▶ **Brief**
List each line of the data below that contains the string "Detection".

(Collected data)
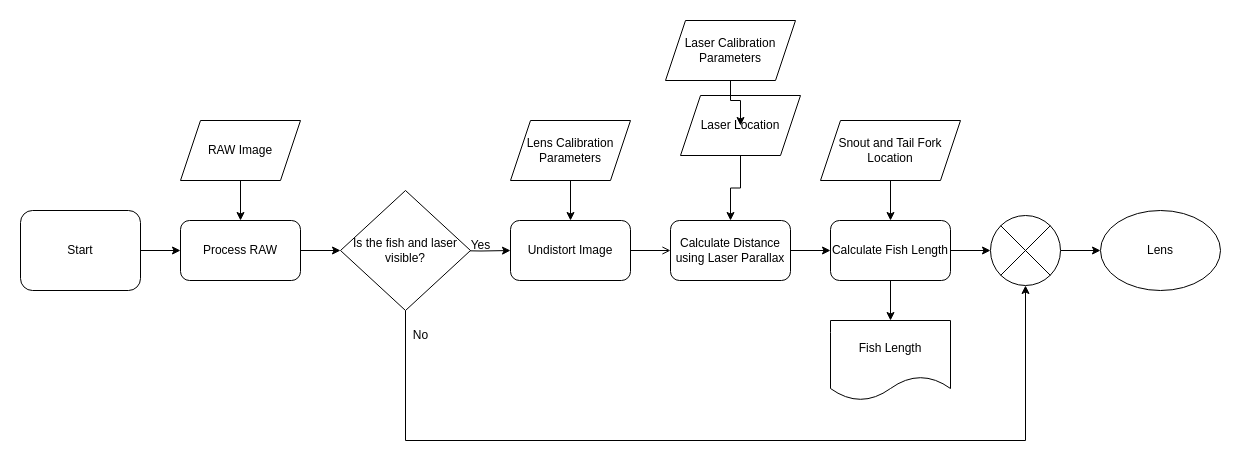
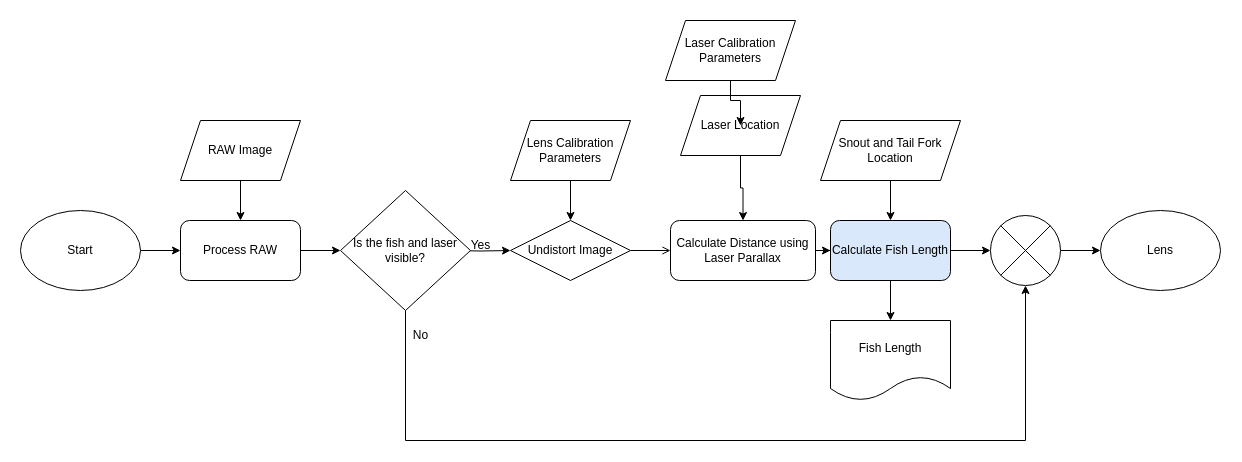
  <mxCell id="0" />
  <mxCell id="1" parent="0" />
  <mxCell id="2" value="" style="edgeStyle=orthogonalEdgeStyle;rounded=0;orthogonalLoop=1;jettySize=auto;html=1;" edge="1" parent="1" source="3" target="5"><mxGeometry relative="1" as="geometry" /></mxCell>
  <mxCell id="3" value="RAW Image" style="shape=parallelogram;perimeter=parallelogramPerimeter;whiteSpace=wrap;html=1;fixedSize=1;" vertex="1" parent="1"><mxGeometry y="120" width="120" height="60" as="geometry" x="180" /></mxCell>
  <mxCell id="4" value="" style="edgeStyle=orthogonalEdgeStyle;rounded=0;orthogonalLoop=1;jettySize=auto;html=1;" edge="1" parent="1" source="5" target="27"><mxGeometry relative="1" as="geometry" /></mxCell>
  <mxCell id="5" value="Process RAW" style="rounded=1;whiteSpace=wrap;html=1;" vertex="1" parent="1"><mxGeometry y="220" width="120" height="60" as="geometry" x="180" /></mxCell>
  <mxCell id="6" value="" style="edgeStyle=orthogonalEdgeStyle;rounded=0;orthogonalLoop=1;jettySize=auto;html=1;" edge="1" parent="1" source="7" target="11"><mxGeometry relative="1" as="geometry" /></mxCell>
  <mxCell id="7" value="Lens Calibration Parameters" style="shape=parallelogram;perimeter=parallelogramPerimeter;whiteSpace=wrap;html=1;fixedSize=1;" vertex="1" parent="1"><mxGeometry x="510" y="120" width="120" height="60" as="geometry" /></mxCell>
  <mxCell id="8" style="edgeStyle=orthogonalEdgeStyle;rounded=0;orthogonalLoop=1;jettySize=auto;html=1;exitX=1;exitY=0.5;exitDx=0;exitDy=0;entryX=0;entryY=0.5;entryDx=0;entryDy=0;" edge="1" parent="1" source="9" target="5"><mxGeometry relative="1" as="geometry" /></mxCell>
- <mxCell id="9" value="Start" style="whiteSpace=wrap;html=1;rounded=1;" vertex="1" parent="1"><mxGeometry x="20" y="210" width="120" height="80" as="geometry" /></mxCell>
+ <mxCell id="9" value="Start" style="ellipse;whiteSpace=wrap;html=1;" vertex="1" parent="1"><mxGeometry x="20" y="210" width="120" height="80" as="geometry" /></mxCell>
  <mxCell id="10" value="" style="edgeStyle=orthogonalEdgeStyle;rounded=0;orthogonalLoop=1;jettySize=auto;html=1;endArrow=open;" edge="1" parent="1" source="11" target="15"><mxGeometry relative="1" as="geometry" /></mxCell>
- <mxCell id="11" value="Undistort Image" style="rounded=1;whiteSpace=wrap;html=1;" vertex="1" parent="1"><mxGeometry x="510" y="220" width="120" height="60" as="geometry" /></mxCell>
+ <mxCell id="11" value="Undistort Image" style="rhombus;whiteSpace=wrap;html=1;" vertex="1" parent="1"><mxGeometry x="510" y="220" width="120" height="60" as="geometry" /></mxCell>
  <mxCell id="12" value="" style="edgeStyle=orthogonalEdgeStyle;rounded=0;orthogonalLoop=1;jettySize=auto;html=1;" edge="1" parent="1" source="13" target="15"><mxGeometry relative="1" as="geometry" /></mxCell>
  <mxCell id="13" value="Laser Location" style="shape=parallelogram;perimeter=parallelogramPerimeter;whiteSpace=wrap;html=1;fixedSize=1;" vertex="1" parent="1"><mxGeometry x="680" y="95" width="120" height="60" as="geometry" /></mxCell>
  <mxCell id="14" value="" style="edgeStyle=orthogonalEdgeStyle;rounded=0;orthogonalLoop=1;jettySize=auto;html=1;" edge="1" parent="1" source="15" target="25"><mxGeometry relative="1" as="geometry" /></mxCell>
- <mxCell id="15" value="Calculate Distance using Laser Parallax" style="rounded=1;whiteSpace=wrap;html=1;" vertex="1" parent="1"><mxGeometry x="670" y="220" width="120" height="60" as="geometry" /></mxCell>
+ <mxCell id="15" value="Calculate Distance using Laser Parallax" style="rounded=1;whiteSpace=wrap;html=1;" vertex="1" parent="1"><mxGeometry x="670" y="220" width="145" height="60" as="geometry" /></mxCell>
  <mxCell id="16" value="" style="edgeStyle=orthogonalEdgeStyle;rounded=0;orthogonalLoop=1;jettySize=auto;html=1;" edge="1" parent="1" source="17" target="25"><mxGeometry relative="1" as="geometry" /></mxCell>
  <mxCell id="17" value="Snout and Tail Fork Location" style="shape=parallelogram;perimeter=parallelogramPerimeter;whiteSpace=wrap;html=1;fixedSize=1;" vertex="1" parent="1"><mxGeometry x="820" y="120" width="140" height="60" as="geometry" /></mxCell>
  <mxCell id="18" value="Fish Length" style="shape=document;whiteSpace=wrap;html=1;boundedLbl=1;" vertex="1" parent="1"><mxGeometry x="830" y="320" width="120" height="80" as="geometry" /></mxCell>
  <mxCell id="19" value="Lens" style="ellipse;whiteSpace=wrap;html=1;" vertex="1" parent="1"><mxGeometry x="1100" y="210" width="120" height="80" as="geometry" /></mxCell>
  <mxCell id="20" value="" style="edgeStyle=orthogonalEdgeStyle;rounded=0;orthogonalLoop=1;jettySize=auto;html=1;" edge="1" parent="1" source="21" target="13"><mxGeometry relative="1" as="geometry" /></mxCell>
  <mxCell id="21" value="Laser Calibration Parameters" style="shape=parallelogram;perimeter=parallelogramPerimeter;whiteSpace=wrap;html=1;fixedSize=1;" vertex="1" parent="1"><mxGeometry x="665" y="20" width="130" height="60" as="geometry" /></mxCell>
  <mxCell id="22" value="" style="edgeStyle=orthogonalEdgeStyle;rounded=0;orthogonalLoop=1;jettySize=auto;html=1;" edge="1" parent="1" target="11"><mxGeometry relative="1" as="geometry"><mxPoint x="450" y="250" as="sourcePoint" /></mxGeometry></mxCell>
  <mxCell id="23" value="" style="edgeStyle=orthogonalEdgeStyle;rounded=0;orthogonalLoop=1;jettySize=auto;html=1;" edge="1" parent="1" source="25" target="18"><mxGeometry relative="1" as="geometry" /></mxCell>
  <mxCell id="24" value="" style="edgeStyle=orthogonalEdgeStyle;rounded=0;orthogonalLoop=1;jettySize=auto;html=1;" edge="1" parent="1" source="25" target="29"><mxGeometry relative="1" as="geometry" /></mxCell>
- <mxCell id="25" value="Calculate Fish Length" style="rounded=1;whiteSpace=wrap;html=1;" vertex="1" parent="1"><mxGeometry x="830" y="220" width="120" height="60" as="geometry" /></mxCell>
+ <mxCell id="25" value="Calculate Fish Length" style="rounded=1;whiteSpace=wrap;html=1;fillColor=#dae8fc;" vertex="1" parent="1"><mxGeometry x="830" y="220" width="120" height="60" as="geometry" /></mxCell>
  <mxCell id="26" style="edgeStyle=orthogonalEdgeStyle;rounded=0;orthogonalLoop=1;jettySize=auto;html=1;exitX=0.5;exitY=1;exitDx=0;exitDy=0;entryX=0.5;entryY=1;entryDx=0;entryDy=0;entryPerimeter=0;" edge="1" parent="1" source="27" target="29"><mxGeometry relative="1" as="geometry"><mxPoint x="405" y="500" as="targetPoint" /><Array as="points"><mxPoint x="405" y="440" /><mxPoint x="1025" y="440" /></Array></mxGeometry></mxCell>
  <mxCell id="27" value="Is the fish and laser visible?" style="rhombus;whiteSpace=wrap;html=1;" vertex="1" parent="1"><mxGeometry x="340" y="190" width="130" height="120" as="geometry" /></mxCell>
  <mxCell id="28" value="" style="edgeStyle=orthogonalEdgeStyle;rounded=0;orthogonalLoop=1;jettySize=auto;html=1;" edge="1" parent="1" source="29" target="19"><mxGeometry relative="1" as="geometry" /></mxCell>
  <mxCell id="29" value="" style="verticalLabelPosition=bottom;verticalAlign=top;html=1;shape=mxgraph.flowchart.or;" vertex="1" parent="1"><mxGeometry x="990" y="215" width="70" height="70" as="geometry" /></mxCell>
  <mxCell id="30" value="Yes" style="text;html=1;align=center;verticalAlign=middle;resizable=0;points=[];autosize=1;strokeColor=none;fillColor=none;" vertex="1" parent="1"><mxGeometry x="460" y="230" width="40" height="30" as="geometry" /></mxCell>
  <mxCell id="31" value="No" style="text;html=1;align=center;verticalAlign=middle;resizable=0;points=[];autosize=1;strokeColor=none;fillColor=none;" vertex="1" parent="1"><mxGeometry x="400" y="320" width="40" height="30" as="geometry" /></mxCell>
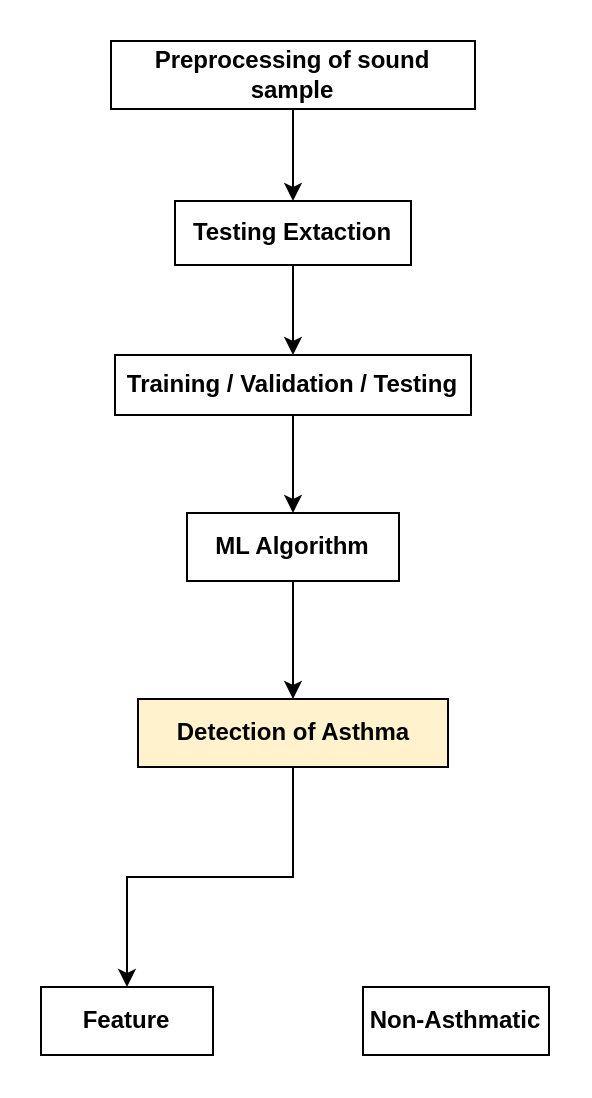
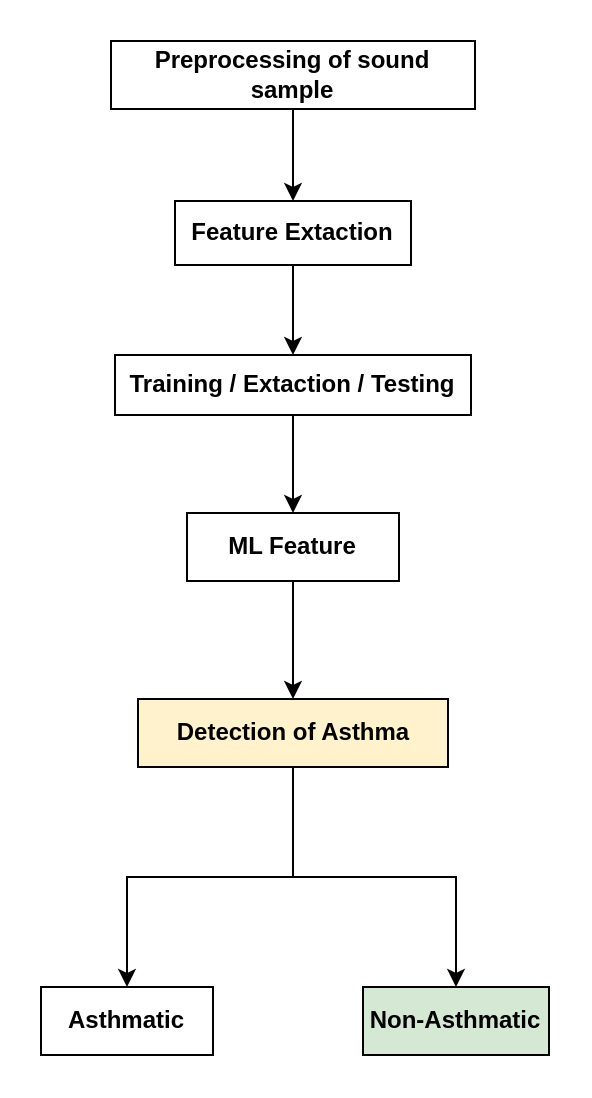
  <mxCell id="0" />
  <mxCell id="1" parent="0" />
  <mxCell id="2" style="edgeStyle=orthogonalEdgeStyle;rounded=0;orthogonalLoop=1;jettySize=auto;html=1;exitX=0.5;exitY=1;exitDx=0;exitDy=0;entryX=0.5;entryY=0;entryDx=0;entryDy=0;" edge="1" parent="1" source="3" target="5"><mxGeometry relative="1" as="geometry" /></mxCell>
  <mxCell id="3" value="&lt;span&gt;Preprocessing of sound sample&lt;/span&gt;" style="rounded=0;whiteSpace=wrap;html=1;fontStyle=1" parent="1" vertex="1"><mxGeometry x="55" y="20" width="182" height="34" as="geometry" /></mxCell>
  <mxCell id="4" style="edgeStyle=orthogonalEdgeStyle;rounded=0;orthogonalLoop=1;jettySize=auto;html=1;exitX=0.5;exitY=1;exitDx=0;exitDy=0;entryX=0.5;entryY=0;entryDx=0;entryDy=0;" edge="1" parent="1" source="5" target="14"><mxGeometry relative="1" as="geometry" /></mxCell>
- <mxCell id="5" value="&lt;b&gt;Testing Extaction&lt;/b&gt;" style="rounded=0;whiteSpace=wrap;html=1;" parent="1" vertex="1"><mxGeometry x="87" y="100" width="118" height="32" as="geometry" /></mxCell>
+ <mxCell id="5" value="&lt;b&gt;Feature Extaction&lt;/b&gt;" style="rounded=0;whiteSpace=wrap;html=1;" parent="1" vertex="1"><mxGeometry x="87" y="100" width="118" height="32" as="geometry" /></mxCell>
  <mxCell id="6" style="edgeStyle=orthogonalEdgeStyle;rounded=0;orthogonalLoop=1;jettySize=auto;html=1;exitX=0.5;exitY=1;exitDx=0;exitDy=0;entryX=0.5;entryY=0;entryDx=0;entryDy=0;" parent="1" source="7" target="10" edge="1"><mxGeometry relative="1" as="geometry"><mxPoint x="144.5" y="289" as="targetPoint" /></mxGeometry></mxCell>
- <mxCell id="7" value="&lt;b&gt;ML Algorithm&lt;/b&gt;" style="rounded=0;whiteSpace=wrap;html=1;" parent="1" vertex="1"><mxGeometry x="93" y="256" width="106" height="34" as="geometry" /></mxCell>
+ <mxCell id="7" value="&lt;b&gt;ML Feature&lt;/b&gt;" style="rounded=0;whiteSpace=wrap;html=1;" parent="1" vertex="1"><mxGeometry x="93" y="256" width="106" height="34" as="geometry" /></mxCell>
  <mxCell id="8" style="edgeStyle=orthogonalEdgeStyle;rounded=0;orthogonalLoop=1;jettySize=auto;html=1;exitX=0.5;exitY=1;exitDx=0;exitDy=0;entryX=0.5;entryY=0;entryDx=0;entryDy=0;" parent="1" source="10" target="11" edge="1"><mxGeometry relative="1" as="geometry" /></mxCell>
+ <mxCell id="9" style="edgeStyle=orthogonalEdgeStyle;rounded=0;orthogonalLoop=1;jettySize=auto;html=1;exitX=0.5;exitY=1;exitDx=0;exitDy=0;entryX=0.5;entryY=0;entryDx=0;entryDy=0;" parent="1" source="10" target="12" edge="1"><mxGeometry relative="1" as="geometry" /></mxCell>
  <mxCell id="10" value="&lt;b&gt;Detection of Asthma&lt;/b&gt;" style="rounded=0;whiteSpace=wrap;html=1;fillColor=#fff2cc;" parent="1" vertex="1"><mxGeometry x="68.5" y="349" width="155" height="34" as="geometry" /></mxCell>
- <mxCell id="11" value="&lt;b&gt;Feature&lt;/b&gt;" style="rounded=0;whiteSpace=wrap;html=1;" parent="1" vertex="1"><mxGeometry x="20" y="493" width="86" height="34" as="geometry" /></mxCell>
- <mxCell id="12" value="&lt;b&gt;Non-Asthmatic&lt;/b&gt;" style="rounded=0;whiteSpace=wrap;html=1;" parent="1" vertex="1"><mxGeometry x="181" y="493" width="93" height="34" as="geometry" /></mxCell>
+ <mxCell id="11" value="&lt;b&gt;Asthmatic&lt;/b&gt;" style="rounded=0;whiteSpace=wrap;html=1;" parent="1" vertex="1"><mxGeometry x="20" y="493" width="86" height="34" as="geometry" /></mxCell>
+ <mxCell id="12" value="&lt;b&gt;Non-Asthmatic&lt;/b&gt;" style="rounded=0;whiteSpace=wrap;html=1;fillColor=#d5e8d4;" parent="1" vertex="1"><mxGeometry x="181" y="493" width="93" height="34" as="geometry" /></mxCell>
  <mxCell id="13" style="edgeStyle=orthogonalEdgeStyle;rounded=0;orthogonalLoop=1;jettySize=auto;html=1;exitX=0.5;exitY=1;exitDx=0;exitDy=0;entryX=0.5;entryY=0;entryDx=0;entryDy=0;" edge="1" parent="1" source="14" target="7"><mxGeometry relative="1" as="geometry" /></mxCell>
- <mxCell id="14" value="&lt;b&gt;Training / Validation / Testing&lt;/b&gt;" style="rounded=0;whiteSpace=wrap;html=1;" vertex="1" parent="1"><mxGeometry x="57" y="177" width="178" height="30" as="geometry" /></mxCell>
+ <mxCell id="14" value="&lt;b&gt;Training / Extaction / Testing&lt;/b&gt;" style="rounded=0;whiteSpace=wrap;html=1;" vertex="1" parent="1"><mxGeometry x="57" y="177" width="178" height="30" as="geometry" /></mxCell>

▶ **Output of the task**
  <mxCell id="10" value="&lt;b&gt;Detection of Asthma&lt;/b&gt;" style="rounded=0;whiteSpace=wrap;html=1;fillColor=#fff2cc;" parent="1" vertex="1"><mxGeometry x="68.5" y="349" width="155" height="34" as="geometry" /></mxCell>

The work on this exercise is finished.